Is it meaningless when a child calls their mother 'mummy' because they might slip up and call their teacher mummy? Because it's a similar things - slips of the tongue don't mean that there's no intention/emotion behind what you say.

twattymctwatterson · 07/11/2018 17:44

Rufus please tell them more often. I've been that child. It means something

RedPanda2 · 07/11/2018 18:08

I really think you should say 'i love you' to people you love as much as possible.
It makes people feel good and it may be the last time you say it

Undercoverbanana · 07/11/2018 18:10

My Dad has dementia and metastatic cancer.

I always end a call this way. It might be our last.

candlefloozy · 07/11/2018 18:12

My sister does this with her kids. Never sounds sincere.

Pissedoffdotcom · 07/11/2018 18:13

The idea that saying it 'too much' can somehow cheapen it is baffling. Does that mean if you say 'thank you' or 'excuse me' more than x times a day it is meaningless, even if you actually mean it? Or is it just 'i love you' that has to be rationed?

Deleriumdreamer · 07/11/2018 18:18

I say love you to family members and my best friends and I love you to my partner. They are two separate types of “love” but I think it’s nice.
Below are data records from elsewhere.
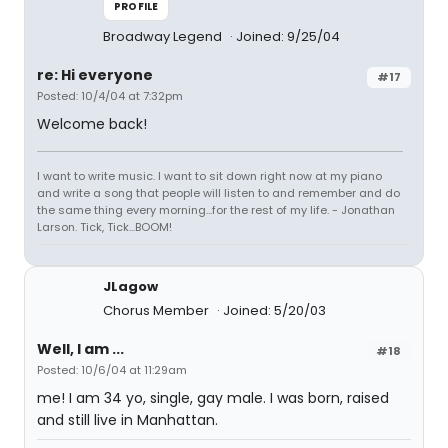
PROFILE
Broadway Legend
Joined: 9/25/04
re: Hi everyone
#17
Posted: 10/4/04 at 7:32pm
Welcome back!
I want to write music. I want to sit down right now at my piano
and write a song that people will listen to and remember and do
the same thing every morning...for the rest of my life. - Jonathan
Larson. Tick, Tick...BOOM!
JLagow
Chorus Member
Joined: 5/20/03
Well, I am ...
#18
Posted: 10/6/04 at 11:29am
me! I am 34 yo, single, gay male. I was born, raised
and still live in Manhattan.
I like hearing it back though so yknow shrug

TSSDNCOP · 07/11/2018 18:18

Is there a legal limit? Are there defined persons we can say it too? Defined circumstances and media?

You think trite and cheapening. I say who cares what you think, I’ll talk to my loved ones as I chose and when I chose. And I’ll mean it.

steff13 · 07/11/2018 18:22

Is that a trend? I said it to my parents when we ended a call, I say it to my brother and SIL and my husband and kids and always have.

Actually, to be fair, we usually say, "love you, bye."